Source material>
────────────────────

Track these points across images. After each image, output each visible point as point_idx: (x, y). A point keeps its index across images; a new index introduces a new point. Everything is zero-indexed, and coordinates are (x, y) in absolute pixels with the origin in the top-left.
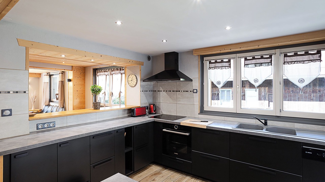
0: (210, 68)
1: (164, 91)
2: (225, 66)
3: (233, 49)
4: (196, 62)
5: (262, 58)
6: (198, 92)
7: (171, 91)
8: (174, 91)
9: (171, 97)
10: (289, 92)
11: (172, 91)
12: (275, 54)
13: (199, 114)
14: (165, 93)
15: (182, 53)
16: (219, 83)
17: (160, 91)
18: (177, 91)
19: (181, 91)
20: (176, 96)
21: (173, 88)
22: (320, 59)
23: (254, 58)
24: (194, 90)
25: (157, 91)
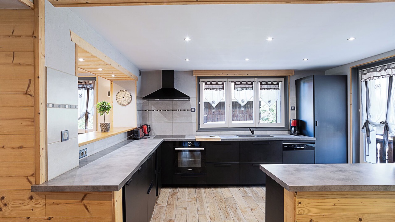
0: (205, 89)
1: (157, 110)
2: (219, 88)
3: (229, 74)
4: (194, 82)
5: (247, 84)
6: (195, 111)
7: (165, 110)
8: (169, 110)
9: (165, 117)
10: (211, 114)
11: (167, 110)
12: (255, 82)
13: (197, 131)
14: (158, 112)
15: (178, 72)
16: (214, 102)
17: (152, 110)
18: (172, 110)
19: (177, 110)
20: (172, 115)
21: (168, 107)
22: (279, 88)
23: (241, 84)
24: (191, 109)
25: (148, 110)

────────────────────

Exercise aim> The copy should start at the line that contains "15: (182, 53)", end at the last line of the entries above, and match each line exactly, with pictures dropped.

Exercise result>
15: (182, 53)
16: (219, 83)
17: (160, 91)
18: (177, 91)
19: (181, 91)
20: (176, 96)
21: (173, 88)
22: (320, 59)
23: (254, 58)
24: (194, 90)
25: (157, 91)
0: (205, 89)
1: (157, 110)
2: (219, 88)
3: (229, 74)
4: (194, 82)
5: (247, 84)
6: (195, 111)
7: (165, 110)
8: (169, 110)
9: (165, 117)
10: (211, 114)
11: (167, 110)
12: (255, 82)
13: (197, 131)
14: (158, 112)
15: (178, 72)
16: (214, 102)
17: (152, 110)
18: (172, 110)
19: (177, 110)
20: (172, 115)
21: (168, 107)
22: (279, 88)
23: (241, 84)
24: (191, 109)
25: (148, 110)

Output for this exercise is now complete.